• **Aim of the exercise**
Reproduce the entries from the beginning through the line containing "building fund, the", substituting "layout" for "floor plan" and changing nothing else.

• **Text extracted from each page**
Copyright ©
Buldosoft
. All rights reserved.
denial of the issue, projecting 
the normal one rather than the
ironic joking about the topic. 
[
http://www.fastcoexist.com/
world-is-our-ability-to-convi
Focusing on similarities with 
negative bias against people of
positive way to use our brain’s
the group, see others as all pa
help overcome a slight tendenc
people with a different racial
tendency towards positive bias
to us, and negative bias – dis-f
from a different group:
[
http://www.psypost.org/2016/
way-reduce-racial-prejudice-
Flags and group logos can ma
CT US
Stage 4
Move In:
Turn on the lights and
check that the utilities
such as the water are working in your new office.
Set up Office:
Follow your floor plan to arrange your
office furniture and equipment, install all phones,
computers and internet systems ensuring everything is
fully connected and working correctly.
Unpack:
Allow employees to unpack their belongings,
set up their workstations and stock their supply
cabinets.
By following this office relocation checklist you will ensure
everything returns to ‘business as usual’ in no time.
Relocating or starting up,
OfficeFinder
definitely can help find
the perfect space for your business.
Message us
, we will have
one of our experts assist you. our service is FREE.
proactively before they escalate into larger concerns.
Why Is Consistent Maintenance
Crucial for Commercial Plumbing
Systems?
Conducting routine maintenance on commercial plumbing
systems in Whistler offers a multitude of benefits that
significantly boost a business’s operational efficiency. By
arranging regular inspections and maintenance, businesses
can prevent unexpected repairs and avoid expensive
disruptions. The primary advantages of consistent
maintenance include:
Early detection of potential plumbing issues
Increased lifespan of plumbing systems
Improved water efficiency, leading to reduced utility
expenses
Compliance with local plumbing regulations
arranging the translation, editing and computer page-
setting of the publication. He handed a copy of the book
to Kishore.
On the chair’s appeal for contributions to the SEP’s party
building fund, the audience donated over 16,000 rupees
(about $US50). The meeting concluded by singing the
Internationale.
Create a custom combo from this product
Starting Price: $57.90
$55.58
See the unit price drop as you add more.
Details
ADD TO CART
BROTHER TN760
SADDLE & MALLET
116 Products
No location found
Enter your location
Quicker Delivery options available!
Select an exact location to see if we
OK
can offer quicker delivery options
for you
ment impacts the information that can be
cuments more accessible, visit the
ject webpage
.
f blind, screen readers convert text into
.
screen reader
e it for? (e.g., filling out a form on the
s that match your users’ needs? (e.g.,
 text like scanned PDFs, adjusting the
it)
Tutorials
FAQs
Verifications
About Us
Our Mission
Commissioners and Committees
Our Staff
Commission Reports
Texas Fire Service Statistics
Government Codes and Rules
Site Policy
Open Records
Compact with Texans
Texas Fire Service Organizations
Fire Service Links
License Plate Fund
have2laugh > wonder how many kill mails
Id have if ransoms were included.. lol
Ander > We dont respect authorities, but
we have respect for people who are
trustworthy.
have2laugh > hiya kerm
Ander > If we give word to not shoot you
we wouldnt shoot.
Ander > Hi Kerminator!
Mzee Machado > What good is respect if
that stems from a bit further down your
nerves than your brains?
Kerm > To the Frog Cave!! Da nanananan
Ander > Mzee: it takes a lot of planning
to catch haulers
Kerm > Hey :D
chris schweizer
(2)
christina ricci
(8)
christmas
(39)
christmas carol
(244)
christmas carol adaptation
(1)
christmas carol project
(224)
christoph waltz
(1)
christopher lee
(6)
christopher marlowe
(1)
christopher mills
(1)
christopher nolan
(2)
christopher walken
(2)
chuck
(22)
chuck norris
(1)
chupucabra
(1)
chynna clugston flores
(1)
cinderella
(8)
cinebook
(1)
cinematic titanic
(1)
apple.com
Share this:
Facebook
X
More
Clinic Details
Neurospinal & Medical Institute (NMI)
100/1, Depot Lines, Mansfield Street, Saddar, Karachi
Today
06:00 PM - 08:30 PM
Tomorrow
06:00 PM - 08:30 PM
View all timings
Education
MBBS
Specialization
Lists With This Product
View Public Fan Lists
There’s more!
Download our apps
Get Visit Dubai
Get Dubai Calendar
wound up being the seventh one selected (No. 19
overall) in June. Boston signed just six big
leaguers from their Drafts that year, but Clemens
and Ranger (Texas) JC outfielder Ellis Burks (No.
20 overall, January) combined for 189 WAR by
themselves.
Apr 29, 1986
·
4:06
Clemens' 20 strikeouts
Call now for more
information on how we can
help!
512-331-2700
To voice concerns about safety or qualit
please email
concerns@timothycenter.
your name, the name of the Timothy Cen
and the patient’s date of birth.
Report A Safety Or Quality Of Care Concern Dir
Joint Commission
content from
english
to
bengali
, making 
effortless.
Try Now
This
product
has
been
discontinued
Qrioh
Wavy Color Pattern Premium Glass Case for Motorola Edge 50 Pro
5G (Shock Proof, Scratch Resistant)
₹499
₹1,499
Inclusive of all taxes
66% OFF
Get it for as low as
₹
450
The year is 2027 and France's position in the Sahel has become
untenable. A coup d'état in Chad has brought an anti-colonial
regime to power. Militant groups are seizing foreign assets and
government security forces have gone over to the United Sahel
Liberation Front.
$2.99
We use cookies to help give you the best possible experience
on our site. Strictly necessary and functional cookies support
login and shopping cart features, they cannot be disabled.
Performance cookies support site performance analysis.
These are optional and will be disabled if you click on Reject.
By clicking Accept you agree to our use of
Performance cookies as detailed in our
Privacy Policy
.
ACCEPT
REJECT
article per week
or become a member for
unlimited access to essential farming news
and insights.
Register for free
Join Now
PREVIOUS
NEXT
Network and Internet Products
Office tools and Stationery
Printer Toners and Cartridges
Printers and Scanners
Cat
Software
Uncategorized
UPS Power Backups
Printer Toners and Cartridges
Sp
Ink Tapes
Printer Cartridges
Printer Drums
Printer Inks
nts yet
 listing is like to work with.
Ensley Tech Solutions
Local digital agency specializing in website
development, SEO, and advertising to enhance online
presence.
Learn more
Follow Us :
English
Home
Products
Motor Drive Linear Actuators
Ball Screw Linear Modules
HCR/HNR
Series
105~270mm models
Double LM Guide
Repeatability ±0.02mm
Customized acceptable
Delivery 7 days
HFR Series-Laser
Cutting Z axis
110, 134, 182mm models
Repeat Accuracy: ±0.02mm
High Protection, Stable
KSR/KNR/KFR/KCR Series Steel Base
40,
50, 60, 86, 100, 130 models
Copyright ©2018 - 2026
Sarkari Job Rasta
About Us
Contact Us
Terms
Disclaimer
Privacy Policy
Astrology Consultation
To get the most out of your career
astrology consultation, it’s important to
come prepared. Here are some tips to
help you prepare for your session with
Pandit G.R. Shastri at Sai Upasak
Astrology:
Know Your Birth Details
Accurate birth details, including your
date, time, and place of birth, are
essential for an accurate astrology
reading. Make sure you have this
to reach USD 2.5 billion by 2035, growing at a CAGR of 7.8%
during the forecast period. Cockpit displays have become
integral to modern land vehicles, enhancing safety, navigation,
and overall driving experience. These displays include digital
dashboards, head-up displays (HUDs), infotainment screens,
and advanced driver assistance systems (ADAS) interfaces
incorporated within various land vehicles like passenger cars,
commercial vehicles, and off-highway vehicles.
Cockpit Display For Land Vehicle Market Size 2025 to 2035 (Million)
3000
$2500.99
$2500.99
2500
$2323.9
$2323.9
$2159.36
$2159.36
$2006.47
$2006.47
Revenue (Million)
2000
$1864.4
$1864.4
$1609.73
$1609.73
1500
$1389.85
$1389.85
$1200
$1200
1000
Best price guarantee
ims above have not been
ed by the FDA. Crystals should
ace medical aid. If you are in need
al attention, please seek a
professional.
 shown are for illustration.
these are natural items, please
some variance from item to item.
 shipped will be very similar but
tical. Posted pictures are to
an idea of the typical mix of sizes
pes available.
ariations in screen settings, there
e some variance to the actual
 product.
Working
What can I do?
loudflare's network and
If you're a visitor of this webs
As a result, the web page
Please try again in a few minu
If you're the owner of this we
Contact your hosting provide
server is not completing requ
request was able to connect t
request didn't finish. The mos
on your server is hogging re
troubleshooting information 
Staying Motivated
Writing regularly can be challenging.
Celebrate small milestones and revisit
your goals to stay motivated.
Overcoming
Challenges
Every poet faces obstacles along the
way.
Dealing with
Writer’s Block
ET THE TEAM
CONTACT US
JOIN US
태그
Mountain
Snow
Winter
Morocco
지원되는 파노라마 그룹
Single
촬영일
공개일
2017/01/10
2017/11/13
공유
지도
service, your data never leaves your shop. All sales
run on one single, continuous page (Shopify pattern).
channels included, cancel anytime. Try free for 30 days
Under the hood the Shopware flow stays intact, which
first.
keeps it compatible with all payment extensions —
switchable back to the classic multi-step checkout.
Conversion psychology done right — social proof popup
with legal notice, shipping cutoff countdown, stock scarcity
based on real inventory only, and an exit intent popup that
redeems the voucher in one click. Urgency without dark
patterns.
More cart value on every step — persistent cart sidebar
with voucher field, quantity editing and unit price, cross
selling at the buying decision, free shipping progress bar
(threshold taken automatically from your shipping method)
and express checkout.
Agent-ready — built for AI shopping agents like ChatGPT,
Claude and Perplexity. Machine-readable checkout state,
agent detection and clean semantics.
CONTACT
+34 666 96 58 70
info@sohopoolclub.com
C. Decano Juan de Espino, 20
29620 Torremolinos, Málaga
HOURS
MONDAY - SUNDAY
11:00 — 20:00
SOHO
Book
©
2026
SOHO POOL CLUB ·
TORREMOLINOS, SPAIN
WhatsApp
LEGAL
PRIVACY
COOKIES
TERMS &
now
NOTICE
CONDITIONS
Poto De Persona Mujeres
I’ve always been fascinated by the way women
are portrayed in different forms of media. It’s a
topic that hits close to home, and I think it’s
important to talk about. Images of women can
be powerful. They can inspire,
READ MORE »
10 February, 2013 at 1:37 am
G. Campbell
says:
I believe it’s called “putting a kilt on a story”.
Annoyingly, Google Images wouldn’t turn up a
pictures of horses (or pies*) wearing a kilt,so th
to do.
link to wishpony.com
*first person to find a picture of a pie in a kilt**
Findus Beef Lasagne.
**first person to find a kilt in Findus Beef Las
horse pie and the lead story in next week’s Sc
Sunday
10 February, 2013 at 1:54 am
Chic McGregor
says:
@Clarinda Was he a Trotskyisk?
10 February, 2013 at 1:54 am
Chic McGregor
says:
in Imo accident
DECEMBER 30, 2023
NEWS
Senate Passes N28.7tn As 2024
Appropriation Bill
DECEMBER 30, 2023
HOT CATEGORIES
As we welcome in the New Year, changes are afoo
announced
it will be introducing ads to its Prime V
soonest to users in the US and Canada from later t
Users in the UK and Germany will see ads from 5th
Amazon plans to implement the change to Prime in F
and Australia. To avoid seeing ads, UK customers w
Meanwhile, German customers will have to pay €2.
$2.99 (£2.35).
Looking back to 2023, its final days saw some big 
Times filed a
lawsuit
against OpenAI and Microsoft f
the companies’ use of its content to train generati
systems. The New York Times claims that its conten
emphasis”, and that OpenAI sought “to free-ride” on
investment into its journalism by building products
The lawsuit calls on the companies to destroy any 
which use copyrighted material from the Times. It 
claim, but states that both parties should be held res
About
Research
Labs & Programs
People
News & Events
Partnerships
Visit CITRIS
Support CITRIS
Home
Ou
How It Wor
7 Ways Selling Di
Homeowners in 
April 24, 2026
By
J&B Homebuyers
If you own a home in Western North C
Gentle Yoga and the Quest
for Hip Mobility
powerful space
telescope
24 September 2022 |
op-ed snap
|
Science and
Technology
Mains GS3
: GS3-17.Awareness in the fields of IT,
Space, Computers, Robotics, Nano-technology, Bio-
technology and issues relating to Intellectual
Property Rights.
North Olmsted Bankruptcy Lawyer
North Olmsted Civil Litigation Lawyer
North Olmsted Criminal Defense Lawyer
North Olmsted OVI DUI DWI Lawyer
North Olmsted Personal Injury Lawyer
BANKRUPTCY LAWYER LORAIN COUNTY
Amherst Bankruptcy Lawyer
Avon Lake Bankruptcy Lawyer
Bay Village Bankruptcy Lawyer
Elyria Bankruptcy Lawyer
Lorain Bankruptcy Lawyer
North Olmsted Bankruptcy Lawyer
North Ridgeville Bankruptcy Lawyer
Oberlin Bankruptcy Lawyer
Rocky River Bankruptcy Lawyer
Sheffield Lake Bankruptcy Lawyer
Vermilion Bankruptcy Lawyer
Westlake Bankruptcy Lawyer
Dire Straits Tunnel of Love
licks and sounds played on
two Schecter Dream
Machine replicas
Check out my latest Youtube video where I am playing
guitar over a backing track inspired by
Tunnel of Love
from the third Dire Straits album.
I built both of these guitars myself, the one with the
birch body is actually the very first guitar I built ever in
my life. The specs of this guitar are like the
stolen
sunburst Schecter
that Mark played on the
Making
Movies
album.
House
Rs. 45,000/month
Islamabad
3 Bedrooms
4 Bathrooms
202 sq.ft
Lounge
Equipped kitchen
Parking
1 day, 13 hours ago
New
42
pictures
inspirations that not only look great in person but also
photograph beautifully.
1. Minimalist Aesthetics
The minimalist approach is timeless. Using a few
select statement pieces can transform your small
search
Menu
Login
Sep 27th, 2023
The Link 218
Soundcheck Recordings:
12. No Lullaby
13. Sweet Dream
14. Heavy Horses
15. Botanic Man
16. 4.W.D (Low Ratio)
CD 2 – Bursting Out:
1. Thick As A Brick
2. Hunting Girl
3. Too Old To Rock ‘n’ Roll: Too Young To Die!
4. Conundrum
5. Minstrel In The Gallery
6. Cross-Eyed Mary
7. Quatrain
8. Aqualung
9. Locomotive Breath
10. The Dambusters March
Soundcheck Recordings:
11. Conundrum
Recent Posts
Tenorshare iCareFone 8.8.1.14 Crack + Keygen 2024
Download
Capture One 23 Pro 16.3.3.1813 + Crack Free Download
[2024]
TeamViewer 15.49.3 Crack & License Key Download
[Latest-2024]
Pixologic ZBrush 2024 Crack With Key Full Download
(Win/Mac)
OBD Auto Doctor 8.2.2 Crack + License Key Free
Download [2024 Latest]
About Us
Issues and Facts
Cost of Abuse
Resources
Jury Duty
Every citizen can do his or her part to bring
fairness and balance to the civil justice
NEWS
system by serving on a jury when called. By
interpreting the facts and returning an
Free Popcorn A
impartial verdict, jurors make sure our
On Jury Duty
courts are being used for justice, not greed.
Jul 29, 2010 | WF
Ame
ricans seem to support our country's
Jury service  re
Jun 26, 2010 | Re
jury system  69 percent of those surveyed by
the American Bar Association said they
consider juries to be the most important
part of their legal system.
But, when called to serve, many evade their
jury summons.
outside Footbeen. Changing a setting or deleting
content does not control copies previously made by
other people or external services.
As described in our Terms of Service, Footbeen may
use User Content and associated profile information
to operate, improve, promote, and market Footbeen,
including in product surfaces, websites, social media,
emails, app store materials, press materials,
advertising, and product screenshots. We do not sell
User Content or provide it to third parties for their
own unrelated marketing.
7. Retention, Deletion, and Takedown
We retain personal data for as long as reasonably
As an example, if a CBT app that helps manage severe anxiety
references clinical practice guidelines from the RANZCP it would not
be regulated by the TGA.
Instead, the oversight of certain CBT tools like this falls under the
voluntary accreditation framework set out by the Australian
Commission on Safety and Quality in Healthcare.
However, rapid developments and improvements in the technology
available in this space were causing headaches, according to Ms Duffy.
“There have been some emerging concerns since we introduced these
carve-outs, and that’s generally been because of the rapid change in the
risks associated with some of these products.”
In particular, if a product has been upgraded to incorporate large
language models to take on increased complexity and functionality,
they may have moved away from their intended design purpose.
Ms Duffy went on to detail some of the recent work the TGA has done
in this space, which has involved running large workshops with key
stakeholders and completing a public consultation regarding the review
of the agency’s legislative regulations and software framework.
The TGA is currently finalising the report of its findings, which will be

• **Your solution**
Copyright ©
Buldosoft
. All rights reserved.
denial of the issue, projecting 
the normal one rather than the
ironic joking about the topic. 
[
http://www.fastcoexist.com/
world-is-our-ability-to-convi
Focusing on similarities with 
negative bias against people of
positive way to use our brain’s
the group, see others as all pa
help overcome a slight tendenc
people with a different racial
tendency towards positive bias
to us, and negative bias – dis-f
from a different group:
[
http://www.psypost.org/2016/
way-reduce-racial-prejudice-
Flags and group logos can ma
CT US
Stage 4
Move In:
Turn on the lights and
check that the utilities
such as the water are working in your new office.
Set up Office:
Follow your layout to arrange your
office furniture and equipment, install all phones,
computers and internet systems ensuring everything is
fully connected and working correctly.
Unpack:
Allow employees to unpack their belongings,
set up their workstations and stock their supply
cabinets.
By following this office relocation checklist you will ensure
everything returns to ‘business as usual’ in no time.
Relocating or starting up,
OfficeFinder
definitely can help find
the perfect space for your business.
Message us
, we will have
one of our experts assist you. our service is FREE.
proactively before they escalate into larger concerns.
Why Is Consistent Maintenance
Crucial for Commercial Plumbing
Systems?
Conducting routine maintenance on commercial plumbing
systems in Whistler offers a multitude of benefits that
significantly boost a business’s operational efficiency. By
arranging regular inspections and maintenance, businesses
can prevent unexpected repairs and avoid expensive
disruptions. The primary advantages of consistent
maintenance include:
Early detection of potential plumbing issues
Increased lifespan of plumbing systems
Improved water efficiency, leading to reduced utility
expenses
Compliance with local plumbing regulations
arranging the translation, editing and computer page-
setting of the publication. He handed a copy of the book
to Kishore.
On the chair’s appeal for contributions to the SEP’s party
building fund, the audience donated over 16,000 rupees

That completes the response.